This time last year, I only knew a couple of families who'd adopted kids from overseas. Adoption was a strange word and a foreign concept that happens 'out there'. Now it seems I keep in more constant contact with friends I've never met, adoptive families from all over the place. How this came about I have no idea, but this past week I've seen amazing fruit come of these distanced friendships.
Since meeting my little friend Gifty, I've had to wrestle through a lot of things I'd never dealt with before. For one, she's made me more paternal than I've ever felt, even when my nieces were tiny. And just as I was starting to feel really uncomfortably fatherly with this little tiny fragile ball of awesome in my arms, the doctor (a very sweet Spanish paediatrician named Elena) told me she's not going to make it. She needs a new liver, and that "just doesn't happen here."

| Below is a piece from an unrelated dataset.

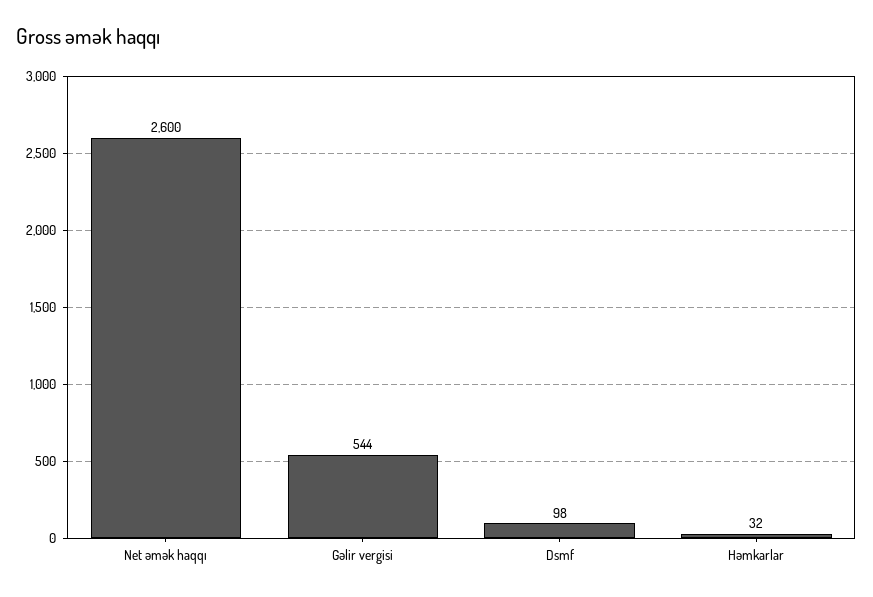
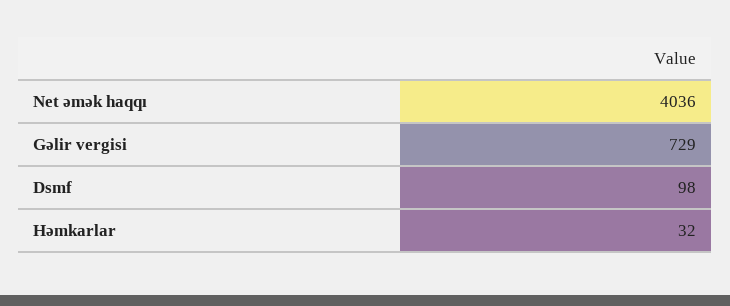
Net əmək haqqı: 2600 -> 4036
Gəlir vergisi: 544 -> 729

I can tell you that any reservations I had about adoption as a partial solution to the global orphan crisis were summarily squished in that moment. I wanted her to be adopted almost as much as I wanted to adopt her myself.
While I never would have thought it possible, especially given Liberia's moratorium on adoptions, doors have been opening at every turn for little Gifty: a wonderful family has come forward that wants to give her a loving new home in the U.S., the Liberian government has said they'll do everything they can to speed her way, and with a few more doors opened (mostly at the U.S. embassy), she could be Home in time for Christmas. Then, of course, it's onto the transplant list and even if she makes a full recovery she's got a long road ahead.
For now, my hope for her has found friends in circumstances, coincidences, minor miracles. For now, she's getting a little bit fatter, a little bit feistier each day. For now, my hard little heart is a little softer for witnessing all this.